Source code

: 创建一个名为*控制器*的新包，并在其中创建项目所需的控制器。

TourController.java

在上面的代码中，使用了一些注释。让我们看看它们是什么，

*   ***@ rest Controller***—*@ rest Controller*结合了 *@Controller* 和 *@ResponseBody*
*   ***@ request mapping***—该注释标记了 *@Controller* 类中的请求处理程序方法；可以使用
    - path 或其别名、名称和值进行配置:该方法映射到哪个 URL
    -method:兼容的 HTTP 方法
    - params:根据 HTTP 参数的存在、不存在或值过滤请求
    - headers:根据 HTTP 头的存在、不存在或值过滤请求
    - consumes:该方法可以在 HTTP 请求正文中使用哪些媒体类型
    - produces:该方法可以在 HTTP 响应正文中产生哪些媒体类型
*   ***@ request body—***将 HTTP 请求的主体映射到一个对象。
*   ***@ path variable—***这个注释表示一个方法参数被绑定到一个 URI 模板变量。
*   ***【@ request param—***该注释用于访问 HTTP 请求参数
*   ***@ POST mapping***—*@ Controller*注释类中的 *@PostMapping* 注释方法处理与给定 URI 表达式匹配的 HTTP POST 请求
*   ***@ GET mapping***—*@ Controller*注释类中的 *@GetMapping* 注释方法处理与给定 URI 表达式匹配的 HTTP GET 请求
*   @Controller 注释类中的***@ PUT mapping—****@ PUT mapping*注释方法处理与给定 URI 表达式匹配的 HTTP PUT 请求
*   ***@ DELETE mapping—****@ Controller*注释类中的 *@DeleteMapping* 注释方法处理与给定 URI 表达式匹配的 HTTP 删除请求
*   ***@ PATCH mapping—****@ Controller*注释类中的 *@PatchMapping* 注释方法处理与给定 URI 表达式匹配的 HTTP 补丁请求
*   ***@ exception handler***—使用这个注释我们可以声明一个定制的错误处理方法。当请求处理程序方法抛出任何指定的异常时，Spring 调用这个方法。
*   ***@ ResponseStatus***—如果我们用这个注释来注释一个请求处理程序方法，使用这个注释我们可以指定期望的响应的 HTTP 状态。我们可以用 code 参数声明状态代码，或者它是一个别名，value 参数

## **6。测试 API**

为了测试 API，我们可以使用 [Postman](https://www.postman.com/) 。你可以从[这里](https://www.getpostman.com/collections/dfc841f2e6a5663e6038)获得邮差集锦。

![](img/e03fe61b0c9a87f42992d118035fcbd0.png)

* * * *

Instruction: For every line in the material, write out an exact copy.

Answer to the problem:
Source code

: 创建一个名为*控制器*的新包，并在其中创建项目所需的控制器。

TourController.java

在上面的代码中，使用了一些注释。让我们看看它们是什么，

*   ***@ rest Controller***—*@ rest Controller*结合了 *@Controller* 和 *@ResponseBody*
*   ***@ request mapping***—该注释标记了 *@Controller* 类中的请求处理程序方法；可以使用
    - path 或其别名、名称和值进行配置:该方法映射到哪个 URL
    -method:兼容的 HTTP 方法
    - params:根据 HTTP 参数的存在、不存在或值过滤请求
    - headers:根据 HTTP 头的存在、不存在或值过滤请求
    - consumes:该方法可以在 HTTP 请求正文中使用哪些媒体类型
    - produces:该方法可以在 HTTP 响应正文中产生哪些媒体类型
*   ***@ request body—***将 HTTP 请求的主体映射到一个对象。
*   ***@ path variable—***这个注释表示一个方法参数被绑定到一个 URI 模板变量。
*   ***【@ request param—***该注释用于访问 HTTP 请求参数
*   ***@ POST mapping***—*@ Controller*注释类中的 *@PostMapping* 注释方法处理与给定 URI 表达式匹配的 HTTP POST 请求
*   ***@ GET mapping***—*@ Controller*注释类中的 *@GetMapping* 注释方法处理与给定 URI 表达式匹配的 HTTP GET 请求
*   @Controller 注释类中的***@ PUT mapping—****@ PUT mapping*注释方法处理与给定 URI 表达式匹配的 HTTP PUT 请求
*   ***@ DELETE mapping—****@ Controller*注释类中的 *@DeleteMapping* 注释方法处理与给定 URI 表达式匹配的 HTTP 删除请求
*   ***@ PATCH mapping—****@ Controller*注释类中的 *@PatchMapping* 注释方法处理与给定 URI 表达式匹配的 HTTP 补丁请求
*   ***@ exception handler***—使用这个注释我们可以声明一个定制的错误处理方法。当请求处理程序方法抛出任何指定的异常时，Spring 调用这个方法。
*   ***@ ResponseStatus***—如果我们用这个注释来注释一个请求处理程序方法，使用这个注释我们可以指定期望的响应的 HTTP 状态。我们可以用 code 参数声明状态代码，或者它是一个别名，value 参数

## **6。测试 API**

为了测试 API，我们可以使用 [Postman](https://www.postman.com/) 。你可以从[这里](https://www.getpostman.com/collections/dfc841f2e6a5663e6038)获得邮差集锦。

![](img/e03fe61b0c9a87f42992d118035fcbd0.png)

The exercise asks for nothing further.